What you will do:
From the first line to the last, restate the records word for word, skipping the pictures.

Data records:
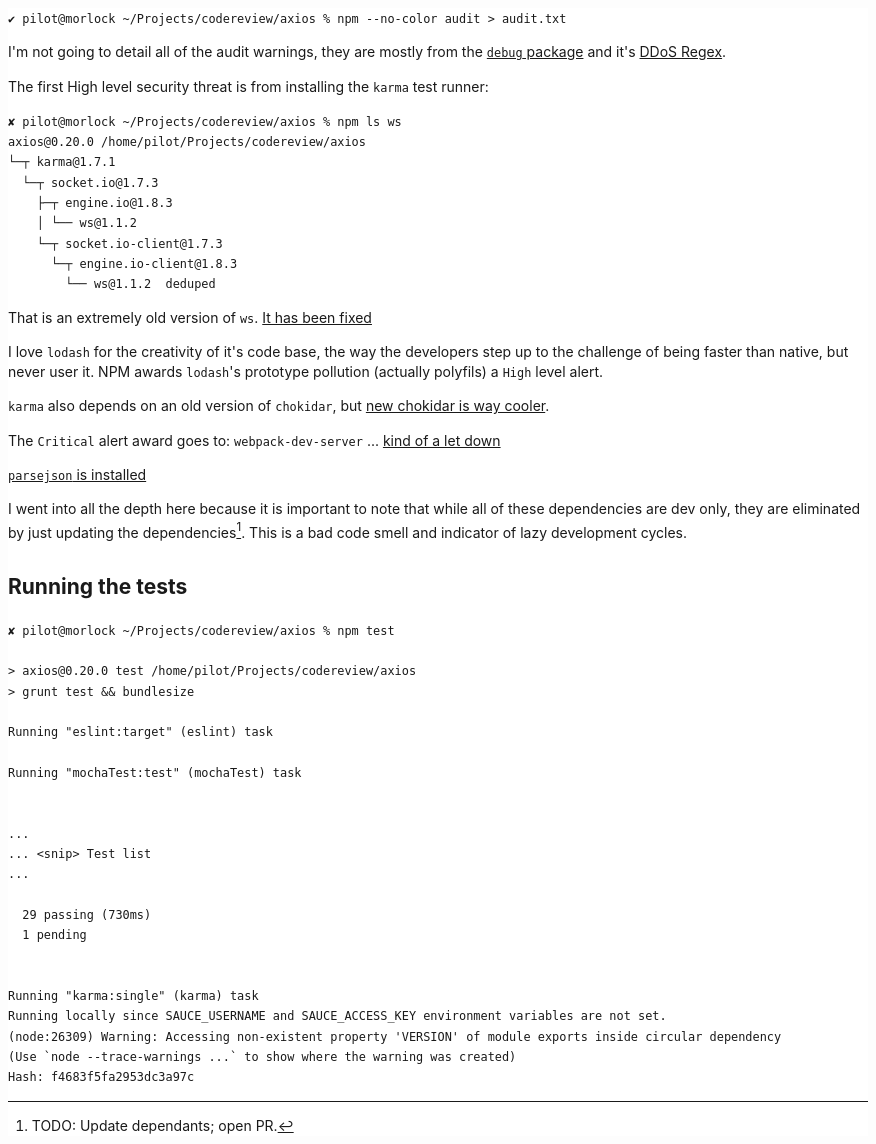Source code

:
 ```
✔ pilot@morlock ~/Projects/codereview/axios % npm --no-color audit > audit.txt
```

I'm not going to detail all of the audit warnings, they are mostly from the
[`debug` package](https://github.com/visionmedia/debug/pull/504/files) and it's
[DDoS Regex](https://npmjs.com/advisories/534).

The first High level security threat is from installing the `karma` test runner:

```
✘ pilot@morlock ~/Projects/codereview/axios % npm ls ws
axios@0.20.0 /home/pilot/Projects/codereview/axios
└─┬ karma@1.7.1
  └─┬ socket.io@1.7.3
    ├─┬ engine.io@1.8.3
    │ └── ws@1.1.2 
    └─┬ socket.io-client@1.7.3
      └─┬ engine.io-client@1.8.3
        └── ws@1.1.2  deduped
```

That is an extremely old version of `ws`. [It has been
fixed](https://www.npmjs.com/advisories/550)

I love `lodash` for the creativity of it's code base, the way the developers
step up to the challenge of being faster than native, but never user it. NPM
awards `lodash`'s prototype pollution (actually polyfils) a `High` level alert.

`karma` also depends on an old version of `chokidar`, but [new chokidar is way
cooler](https://paulmillr.com/posts/chokidar-3-save-32tb-of-traffic/).

The `Critical` alert award goes to: `webpack-dev-server` ... [kind of a let
down](https://npmjs.com/advisories/725)

[`parsejson` is installed](https://npmjs.com/advisories/528)

I went into all the depth here because it is important to note that while all of
these dependencies are dev only, they are eliminated by just updating the
dependencies[^1]. This is a bad code smell and indicator of lazy development cycles. 


## Running the tests

```
✘ pilot@morlock ~/Projects/codereview/axios % npm test

> axios@0.20.0 test /home/pilot/Projects/codereview/axios
> grunt test && bundlesize

Running "eslint:target" (eslint) task

Running "mochaTest:test" (mochaTest) task


...
... <snip> Test list
...

  29 passing (730ms)
  1 pending


Running "karma:single" (karma) task
Running locally since SAUCE_USERNAME and SAUCE_ACCESS_KEY environment variables are not set.
(node:26309) Warning: Accessing non-existent property 'VERSION' of module exports inside circular dependency
(Use `node --trace-warnings ...` to show where the warning was created)
Hash: f4683f5fa2953dc3a97c
```

[^1]: TODO: Update dependants; open PR.
[^2]: TODO: Pull request, re-adding the skipped test.
[^3]: A *bad turn* is when the browser/server/application's event loop becomes
[^4]: Roughly 1.0% of Browsers support XMLHttpRequest but not
[^5]: *Feature-Request-Duct-Tape* is a quick code fix-up to fill a feature
[^6]: TODO: Turn this in to a post with an example of `Error.prototype.toJSON()`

Response for this exercise:
Source code

:
 ```
✔ pilot@morlock ~/Projects/codereview/axios % npm --no-color audit > audit.txt
```

I'm not going to detail all of the audit warnings, they are mostly from the
[`debug` package](https://github.com/visionmedia/debug/pull/504/files) and it's
[DDoS Regex](https://npmjs.com/advisories/534).

The first High level security threat is from installing the `karma` test runner:

```
✘ pilot@morlock ~/Projects/codereview/axios % npm ls ws
axios@0.20.0 /home/pilot/Projects/codereview/axios
└─┬ karma@1.7.1
  └─┬ socket.io@1.7.3
    ├─┬ engine.io@1.8.3
    │ └── ws@1.1.2 
    └─┬ socket.io-client@1.7.3
      └─┬ engine.io-client@1.8.3
        └── ws@1.1.2  deduped
```

That is an extremely old version of `ws`. [It has been
fixed](https://www.npmjs.com/advisories/550)

I love `lodash` for the creativity of it's code base, the way the developers
step up to the challenge of being faster than native, but never user it. NPM
awards `lodash`'s prototype pollution (actually polyfils) a `High` level alert.

`karma` also depends on an old version of `chokidar`, but [new chokidar is way
cooler](https://paulmillr.com/posts/chokidar-3-save-32tb-of-traffic/).

The `Critical` alert award goes to: `webpack-dev-server` ... [kind of a let
down](https://npmjs.com/advisories/725)

[`parsejson` is installed](https://npmjs.com/advisories/528)

I went into all the depth here because it is important to note that while all of
these dependencies are dev only, they are eliminated by just updating the
dependencies[^1]. This is a bad code smell and indicator of lazy development cycles. 


## Running the tests

```
✘ pilot@morlock ~/Projects/codereview/axios % npm test

> axios@0.20.0 test /home/pilot/Projects/codereview/axios
> grunt test && bundlesize

Running "eslint:target" (eslint) task

Running "mochaTest:test" (mochaTest) task


...
... <snip> Test list
...

  29 passing (730ms)
  1 pending


Running "karma:single" (karma) task
Running locally since SAUCE_USERNAME and SAUCE_ACCESS_KEY environment variables are not set.
(node:26309) Warning: Accessing non-existent property 'VERSION' of module exports inside circular dependency
(Use `node --trace-warnings ...` to show where the warning was created)
Hash: f4683f5fa2953dc3a97c
```

[^1]: TODO: Update dependants; open PR.
[^2]: TODO: Pull request, re-adding the skipped test.
[^3]: A *bad turn* is when the browser/server/application's event loop becomes
[^4]: Roughly 1.0% of Browsers support XMLHttpRequest but not
[^5]: *Feature-Request-Duct-Tape* is a quick code fix-up to fill a feature
[^6]: TODO: Turn this in to a post with an example of `Error.prototype.toJSON()`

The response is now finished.